Assigned task 1:
From the case law passage below, extract the text between "This case addresses" and "Id. at 231.", inclusive.
Assigned task 2:
In the case law passage below, condense the paragraph that begins "This case asked the Court" into a shorter version that keeps its main facts.

Document passage:
--------------------

Sometimes the black letter law passed by the legislature is unclear. The legislature can’t anticipate every possible fact scenario when they pass a law, so it lay to the courts to interpret the law and give guidance to what it means. This interpretation is called case law. When the court decides a certain meeting to the law it essentially answers a legal question. Lawyers and other courts then can rely on that ruling when they have a similar issue in their case. The following case answers the question above.

Illinois v. Gates, 462 U.S. 213 (1983).

This case addresses the following issue:

When, if ever, can an anonymous tip constitute probable cause to issue a search warrant?

This case asked the Court to reexamine a line of cases dealing with when probable cause is established, known as the Aguilar-Spinelli test. Id. at 228. This test requires a two-step inquiry to determine if probable cause to issue a warrant exists based upon information from an informant. Id. at 228-29. First, a “basis of knowledge” must be established, and then the “veracity” and reliability of the informant is judged. Id. at 229. Naturally, under this test an anonymous informant would always fail the veracity prong, because there could be no determination of the credibility of an unknown person. Id. The Court instead adopted a test which looks to the totality of the circumstances to determine if probable cause exists. Id. at 231.

--------------------

Source data:
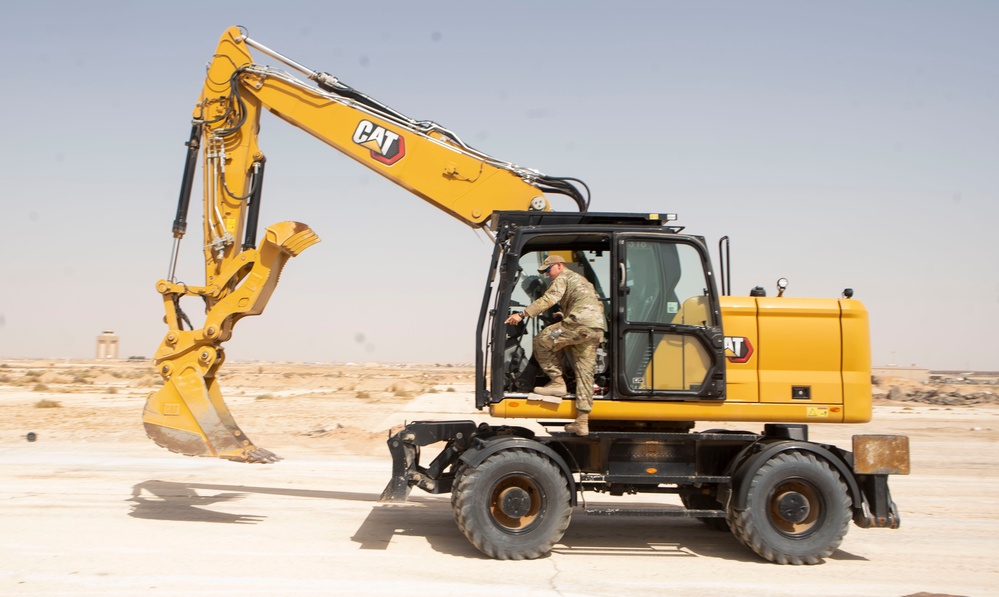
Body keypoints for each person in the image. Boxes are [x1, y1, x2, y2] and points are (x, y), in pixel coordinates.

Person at [505, 255, 606, 436]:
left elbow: (548, 299)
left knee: (542, 341)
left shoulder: (563, 277)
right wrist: (565, 315)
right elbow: (592, 305)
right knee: (585, 372)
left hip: (579, 324)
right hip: (595, 328)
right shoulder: (583, 281)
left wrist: (522, 314)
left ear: (559, 266)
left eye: (548, 270)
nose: (547, 274)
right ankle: (582, 422)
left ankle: (557, 382)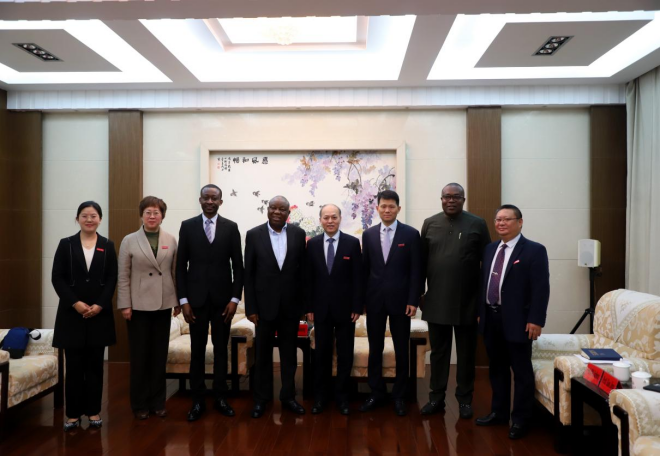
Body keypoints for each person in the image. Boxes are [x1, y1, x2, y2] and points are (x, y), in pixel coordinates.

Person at [475, 204, 550, 440]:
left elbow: (541, 288)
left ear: (520, 222)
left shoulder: (534, 250)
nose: (501, 223)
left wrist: (536, 319)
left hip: (519, 321)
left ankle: (520, 419)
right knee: (497, 369)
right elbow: (483, 283)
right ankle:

--------------------

Written reply 1:
This case addresses the following issue:

When, if ever, can an anonymous tip constitute probable cause to issue a search warrant?

This case asked the Court to reexamine a line of cases dealing with when probable cause is established, known as the Aguilar-Spinelli test. Id. at 228. This test requires a two-step inquiry to determine if probable cause to issue a warrant exists based upon information from an informant. Id. at 228-29. First, a “basis of knowledge” must be established, and then the “veracity” and reliability of the informant is judged. Id. at 229. Naturally, under this test an anonymous informant would always fail the veracity prong, because there could be no determination of the credibility of an unknown person. Id. The Court instead adopted a test which looks to the totality of the circumstances to determine if probable cause exists. Id. at 231.

Written reply 2:
The Court was asked to reexamine the Aguilar-Spinelli test, which decides whether an informant's information gives probable cause for a warrant. The test has two steps. First, a "basis of knowledge" must be established, and then the informant's "veracity" and reliability are judged. An anonymous informant would always fail the veracity prong, because an unknown person's credibility cannot be determined. The Court replaced this test with one that looks at the totality of the circumstances.